A damning parliamentary report says France has lost three decades in the race to become self-sufficient in energy supplies, and is ill-prepared for the so-called Green transition to environmentally positive sources of electricity.
As a result of "political incoherence" and the aimless drift of energy policy since the mid-90s, France has lost the prospect of providing for its own power requirements, especially electricity.
The 372-page report presented to parliament on Thursday is the result of six months of investigation by a multi-party commission.
The document is, according to centrist daily paper Le Monde, "a long story of remarkable strategic errors, of warnings unheeded, of chances missed, short-term thinking, unfounded assumptions, risky bets, and regulatory and legislative smoke screens."
"Today, France has its back to the wall" in terms of energy provision, according to two of the commission members, Antoine Armand of the Renaissance group, and Raphaël Schellenberger of the right-wing Republicans.
The commission spent 150 hours interviewing experts, scientists, business leaders, senior civil servants, former government ministers and two ex-presidents, Nicolas Sarkozy and François Hollande.

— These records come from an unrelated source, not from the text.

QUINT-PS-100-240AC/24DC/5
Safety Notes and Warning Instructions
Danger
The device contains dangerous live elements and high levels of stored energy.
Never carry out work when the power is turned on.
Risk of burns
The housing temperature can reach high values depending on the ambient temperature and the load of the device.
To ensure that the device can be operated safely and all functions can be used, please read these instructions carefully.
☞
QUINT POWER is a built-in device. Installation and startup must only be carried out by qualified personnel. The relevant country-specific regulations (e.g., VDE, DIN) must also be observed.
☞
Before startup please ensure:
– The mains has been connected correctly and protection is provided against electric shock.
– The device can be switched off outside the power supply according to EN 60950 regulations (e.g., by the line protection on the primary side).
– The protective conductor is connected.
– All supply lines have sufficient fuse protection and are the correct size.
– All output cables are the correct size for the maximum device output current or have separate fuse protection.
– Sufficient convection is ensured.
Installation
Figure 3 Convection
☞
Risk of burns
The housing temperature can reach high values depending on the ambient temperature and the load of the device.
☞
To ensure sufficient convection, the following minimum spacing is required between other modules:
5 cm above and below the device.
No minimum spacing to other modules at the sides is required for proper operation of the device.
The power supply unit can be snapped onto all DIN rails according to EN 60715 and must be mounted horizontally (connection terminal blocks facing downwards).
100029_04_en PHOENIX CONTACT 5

Over the six months, says Antoine Armand, "we went from incomprehension to surprise to consternation".
A sector stuck in the past
The facts are, indeed, sobering. The French energy mix has hardly evolved in three decades.

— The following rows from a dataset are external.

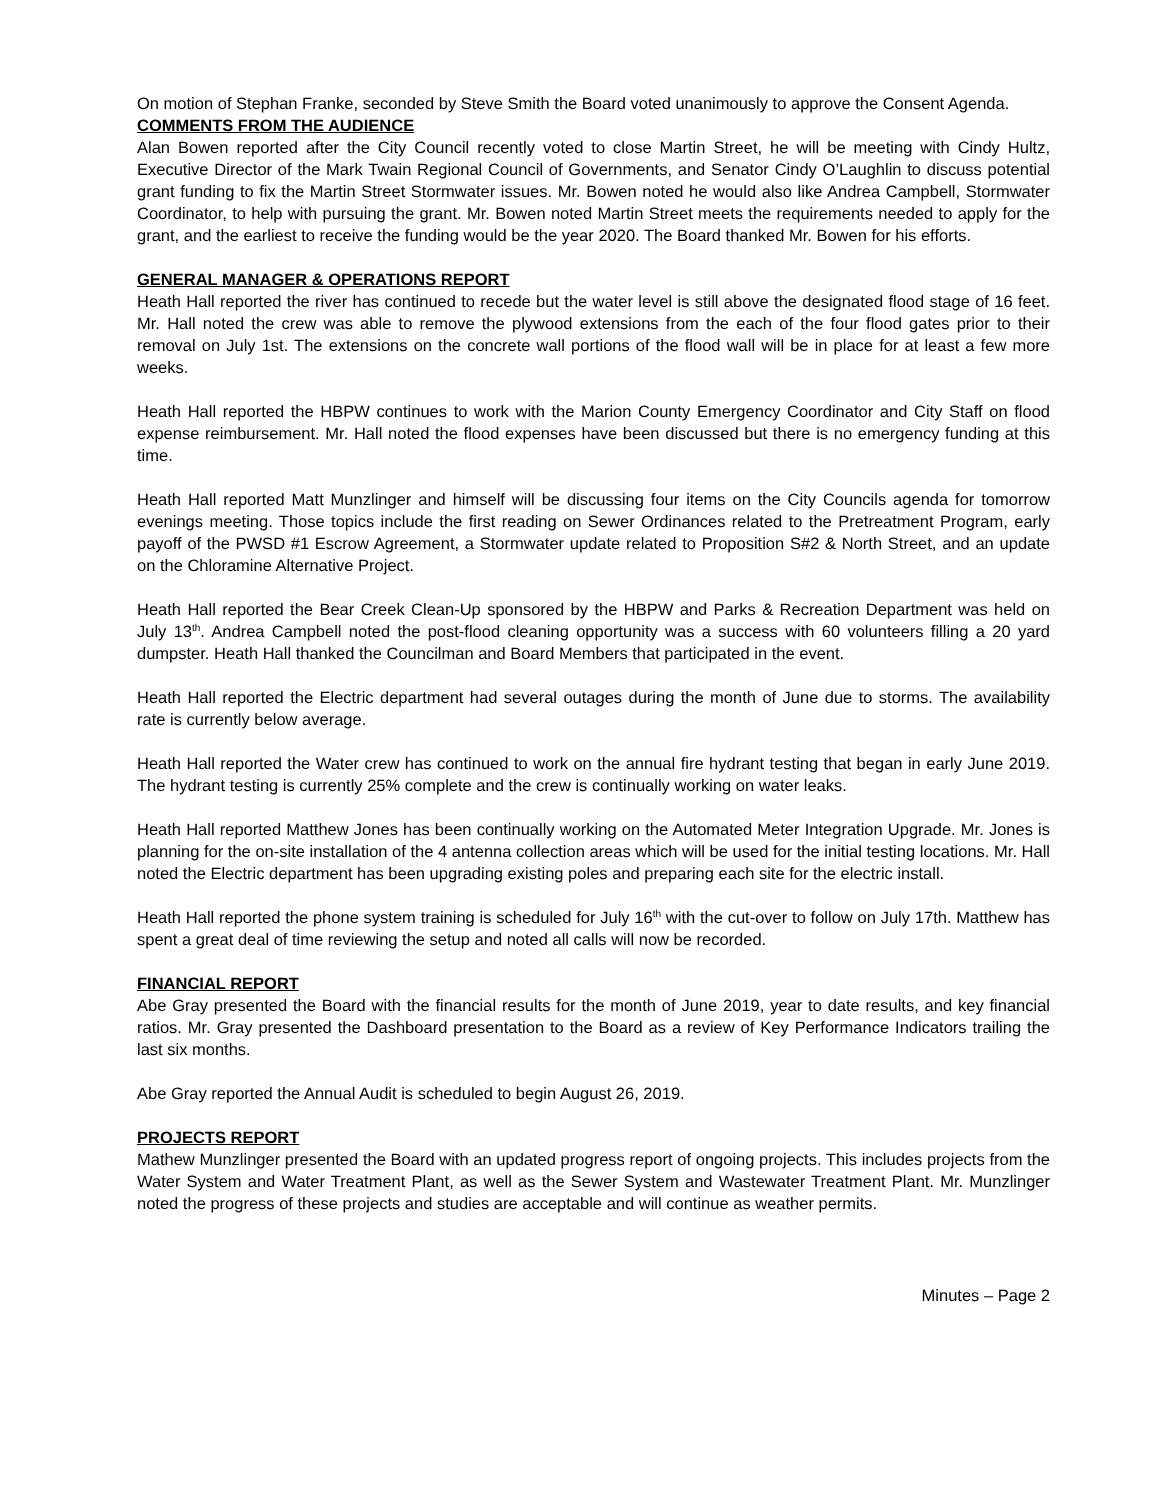On motion of Stephan Franke, seconded by Steve Smith the Board voted unanimously to approve the Consent Agenda.
COMMENTS FROM THE AUDIENCE
Alan Bowen reported after the City Council recently voted to close Martin Street, he will be meeting with Cindy Hultz, Executive Director of the Mark Twain Regional Council of Governments, and Senator Cindy O’Laughlin to discuss potential grant funding to fix the Martin Street Stormwater issues. Mr. Bowen noted he would also like Andrea Campbell, Stormwater Coordinator, to help with pursuing the grant. Mr. Bowen noted Martin Street meets the requirements needed to apply for the grant, and the earliest to receive the funding would be the year 2020. The Board thanked Mr. Bowen for his efforts.
GENERAL MANAGER & OPERATIONS REPORT
Heath Hall reported the river has continued to recede but the water level is still above the designated flood stage of 16 feet. Mr. Hall noted the crew was able to remove the plywood extensions from the each of the four flood gates prior to their removal on July 1st. The extensions on the concrete wall portions of the flood wall will be in place for at least a few more weeks.
Heath Hall reported the HBPW continues to work with the Marion County Emergency Coordinator and City Staff on flood expense reimbursement. Mr. Hall noted the flood expenses have been discussed but there is no emergency funding at this time.
Heath Hall reported Matt Munzlinger and himself will be discussing four items on the City Councils agenda for tomorrow evenings meeting. Those topics include the first reading on Sewer Ordinances related to the Pretreatment Program, early payoff of the PWSD #1 Escrow Agreement, a Stormwater update related to Proposition S#2 & North Street, and an update on the Chloramine Alternative Project.
Heath Hall reported the Bear Creek Clean-Up sponsored by the HBPW and Parks & Recreation Department was held on July 13<sup>th</sup>. Andrea Campbell noted the post-flood cleaning opportunity was a success with 60 volunteers filling a 20 yard dumpster. Heath Hall thanked the Councilman and Board Members that participated in the event.
Heath Hall reported the Electric department had several outages during the month of June due to storms. The availability rate is currently below average.
Heath Hall reported the Water crew has continued to work on the annual fire hydrant testing that began in early June 2019. The hydrant testing is currently 25% complete and the crew is continually working on water leaks.
Heath Hall reported Matthew Jones has been continually working on the Automated Meter Integration Upgrade. Mr. Jones is planning for the on-site installation of the 4 antenna collection areas which will be used for the initial testing locations. Mr. Hall noted the Electric department has been upgrading existing poles and preparing each site for the electric install.
Heath Hall reported the phone system training is scheduled for July 16<sup>th</sup> with the cut-over to follow on July 17th. Matthew has spent a great deal of time reviewing the setup and noted all calls will now be recorded.
FINANCIAL REPORT
Abe Gray presented the Board with the financial results for the month of June 2019, year to date results, and key financial ratios. Mr. Gray presented the Dashboard presentation to the Board as a review of Key Performance Indicators trailing the last six months.
Abe Gray reported the Annual Audit is scheduled to begin August 26, 2019.
PROJECTS REPORT
Mathew Munzlinger presented the Board with an updated progress report of ongoing projects. This includes projects from the Water System and Water Treatment Plant, as well as the Sewer System and Wastewater Treatment Plant. Mr. Munzlinger noted the progress of these projects and studies are acceptable and will continue as weather permits.
Minutes – Page 2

The country was producing 87 percent of its electricity from non-carbon sources in 2022, but has failed to capitalise on that huge lead in the global race to leave fossil fuels behind.
The report found that when France should have been investing in the solar and wind sectors, both for electricity production and to sell French technology worldwide, a series of political failures left the door open to the Chinese, who are now globally dominant.
The development of the nuclear sector was slowed under the Hollande presidency in reaction to the Fukushima disaster in 2011.
Today that sector, supposed to provide 70 percent of the nation's electricity, is producing two-thirds less than in 2005, because 32 of France's 56 reactors are closed for esential but time-consuming maintenance.
The pressurised water fiasco
Worse, the French nuclear industry has lost its world-leader status because of the delays and failures associated with the next generation of reactors.
The commission clearly says that the move to build the so-called pressurised water nuclear plants was ill-judged, since neither the technology nor the design had been finalised. The Flamanville 3 unit is now 12 years behind schedule and billions of euros over-budget.
The report says not enough effort was made to prepare for extending the useful lives of France's nuclear reactors, despite the fact that everyone knew they were approaching their sell-by dates.
The commission makes 30 propositions, the most significant being the call for the establishment of legislation to oversee energy and climate requirement over the next 30 years.
This law would take account of probable energy requirements, in the light of environmental imperatives, and would include the obligation for strict supervision by parliament and various expert institutions.